The enclosed patch -- would you prefer a github pull request? -- makes xslt:transform() aware of XML catalog files, as other XML parsing already is. The same CATFILE preference is used (via the query context).
I refactored CatalogWrapper slightly so it could be reused. I also took away the line that sets verbosity to 0, as without it you can control verbosity via a system property, or using the CatalogManager.properties file.
I tested this with xml-commons-resolver-1.2/resolver.jar and with the built-in resolver and both seem to work.
I have not added tests. In addition, it'd be worth adding something to the documentation, especially about the xml.catalog.verbosity property (just verbosity in the .properties file).
Possible breaking change: i also removed the line that sets prefer=public. I spent ages trying to get catalogs working before i dicovered this, as i was using a system identifier!
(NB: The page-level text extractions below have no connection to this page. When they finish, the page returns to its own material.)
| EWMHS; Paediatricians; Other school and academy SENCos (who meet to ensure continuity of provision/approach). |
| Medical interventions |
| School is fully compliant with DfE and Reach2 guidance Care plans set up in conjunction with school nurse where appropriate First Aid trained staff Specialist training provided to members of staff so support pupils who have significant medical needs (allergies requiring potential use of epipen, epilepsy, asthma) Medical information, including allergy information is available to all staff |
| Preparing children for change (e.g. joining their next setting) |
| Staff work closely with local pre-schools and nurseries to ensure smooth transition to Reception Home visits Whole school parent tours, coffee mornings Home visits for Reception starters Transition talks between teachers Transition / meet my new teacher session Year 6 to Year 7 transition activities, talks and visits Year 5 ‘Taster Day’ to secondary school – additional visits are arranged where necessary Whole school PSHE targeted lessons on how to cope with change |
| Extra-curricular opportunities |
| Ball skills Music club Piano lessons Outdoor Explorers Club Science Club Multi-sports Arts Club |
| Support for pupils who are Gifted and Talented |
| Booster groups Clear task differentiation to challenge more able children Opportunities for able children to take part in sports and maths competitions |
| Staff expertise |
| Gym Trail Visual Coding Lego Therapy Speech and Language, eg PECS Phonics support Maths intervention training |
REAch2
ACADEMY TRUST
The code could check to see if the corresponding system property is set (users can't override the API with system properties, frustratingly), but since catalogs already say prefer=public or prefer=system in them, and it'd have needed to have been the same to work, i don't think this change breaks anythign in practice. It may make some catalogs start to work that had not been working, so maybe it's worth a line in the release notes.
Liam
Dear Liam,
Thanks a lot for this Patch, this issue has been open for quite some time ;-) As Christian is currently on holidays and will only return next week, I added a Pull Request on GitHub https://github.com/BaseXdb/basex/pull/1667 https://github.com/BaseXdb/basex/pull/1667 so the patch won’t be lost.
Feel free to resubmit that PR if you’d like to have the correct author info in the git history, currently it is misattributed to me!
Thanks again!
Best from Konstanz
Michael
Liam,
Thanks a lot for your patch, very appreciated! Pull requests are even handier for us, but any type of commit is welcome.
I have merged your code, and I have done some further modifications (see the GitHub commit history for the changes in the code):
• I have decided to add a 'catalog' option to the function call [1]. This will reduce the chance of having the global option applied by mistake. • I have completely removed the assignment of static properties in the code; this way, custom user properties won’t be overwritten. I have added some notes in the revised version of the documentation [2] how to assign the custom properties. Comments and further edits on the Wiki article are welcome.
A new snapshot is available [3]. We are looking forward to feedback.
I noticed that Java 9 provides a better built-in support for XML catalog resolution [4]. With BaseX 10, we will probably switch to a newer version of Java. If we are going to upgrade: Would anyone reading this recommend us to keep up support for the separate Apache XML resolver library, or could we drop it completely and rely on Java’s built-in catalog support?
Best, Christian
[1] http://docs.basex.org/wiki/XSLT_Module#xslt:transform [2] http://docs.basex.org/wiki/Catalog_Resolver [3] http://files.basex.org/releases/latest/ [4] http://openjdk.java.net/jeps/268
On Tue, Feb 26, 2019 at 10:29 PM Liam R. E. Quin liam@fromoldbooks.org wrote:
The enclosed patch -- would you prefer a github pull request? -- makes xslt:transform() aware of XML catalog files, as other XML parsing already is. The same CATFILE preference is used (via the query context).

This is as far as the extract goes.